2016 Poster Sessions : Visual Relationship Detection with Language Priors

Student Name : Ranjay Krishna
Advisor : Fei-Fei Li
Research Areas: Artificial Intelligence
Visual relationships capture a wide variety of interactions between pairs of objects in images (e.g. “man riding bicycle” and “man pushing bicycle”). Consequently, the set of possible relationships is extremely large and it is difficult to obtain sufficient training examples for all possible relationships. Because of this limitation, previous work on visual relationship detection has concentrated on predicting only a small set of relationships. Even though most relationships are infrequent, their objects (e.g. “man” and “bicycle”) and predicates (e.g. “riding”and “pushing”) independently occur more frequently. We propose a model that uses this insight to train visual models for objects and predicates individually and later combines them together to predict multiple relationships per image. We improve on prior work by leveraging language priors from semantic word embeddings to finetune the likelihood of a predicted relationship. Our model can scaleto predict thousands of types of relationships from a few examples. Additionally, we localize the objects in the predicted relationships as bounding boxes in the image. We further demonstrate that understanding relationships can improve content based image retrieval.

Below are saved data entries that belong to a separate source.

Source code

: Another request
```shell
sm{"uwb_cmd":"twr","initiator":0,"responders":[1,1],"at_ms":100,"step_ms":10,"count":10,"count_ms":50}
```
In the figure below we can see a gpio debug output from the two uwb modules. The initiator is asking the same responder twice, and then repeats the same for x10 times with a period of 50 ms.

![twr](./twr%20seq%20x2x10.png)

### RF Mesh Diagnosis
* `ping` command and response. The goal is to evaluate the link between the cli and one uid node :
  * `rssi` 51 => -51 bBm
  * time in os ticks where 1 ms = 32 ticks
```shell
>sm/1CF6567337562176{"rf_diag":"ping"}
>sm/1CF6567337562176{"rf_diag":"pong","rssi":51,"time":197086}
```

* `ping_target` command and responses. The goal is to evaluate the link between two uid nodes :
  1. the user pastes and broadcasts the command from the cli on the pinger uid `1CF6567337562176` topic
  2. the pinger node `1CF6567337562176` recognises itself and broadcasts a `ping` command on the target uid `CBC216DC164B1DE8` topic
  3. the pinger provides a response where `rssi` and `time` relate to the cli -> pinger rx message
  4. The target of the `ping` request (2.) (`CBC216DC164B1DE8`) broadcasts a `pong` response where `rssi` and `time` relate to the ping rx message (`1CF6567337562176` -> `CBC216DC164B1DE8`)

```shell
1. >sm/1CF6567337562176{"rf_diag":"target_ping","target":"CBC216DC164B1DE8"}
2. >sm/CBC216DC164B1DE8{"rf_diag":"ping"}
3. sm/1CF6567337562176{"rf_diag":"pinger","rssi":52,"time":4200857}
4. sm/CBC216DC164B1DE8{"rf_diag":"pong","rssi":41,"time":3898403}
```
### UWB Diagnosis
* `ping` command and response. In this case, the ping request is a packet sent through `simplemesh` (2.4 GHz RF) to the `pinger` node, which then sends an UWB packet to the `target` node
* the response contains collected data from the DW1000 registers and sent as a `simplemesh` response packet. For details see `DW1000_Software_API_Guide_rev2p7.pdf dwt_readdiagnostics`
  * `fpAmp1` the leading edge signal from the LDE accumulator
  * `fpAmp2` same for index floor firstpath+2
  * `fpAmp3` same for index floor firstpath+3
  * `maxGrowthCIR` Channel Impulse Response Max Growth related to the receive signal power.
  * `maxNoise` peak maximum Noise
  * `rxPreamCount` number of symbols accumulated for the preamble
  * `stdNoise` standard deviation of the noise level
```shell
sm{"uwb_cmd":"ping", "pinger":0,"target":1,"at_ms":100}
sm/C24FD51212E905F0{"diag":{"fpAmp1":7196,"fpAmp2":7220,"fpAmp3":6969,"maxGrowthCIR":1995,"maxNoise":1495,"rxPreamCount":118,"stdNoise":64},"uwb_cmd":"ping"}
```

Ranjay Krishna is a PhD student at Stanford co-advised by Professor Fei-Fei Li and Professor Michael Bernstein. His research interests lie at the intersection of computer vision, machine learning and human computer interaction. He is exploring ways of building models that can effectively utilize human intelligence to understand interactions between objects in images and perform other cognitive computer vision tasks. He is currently leading the Visual Genome project, which aims at creating a knowledge representation of the visual world.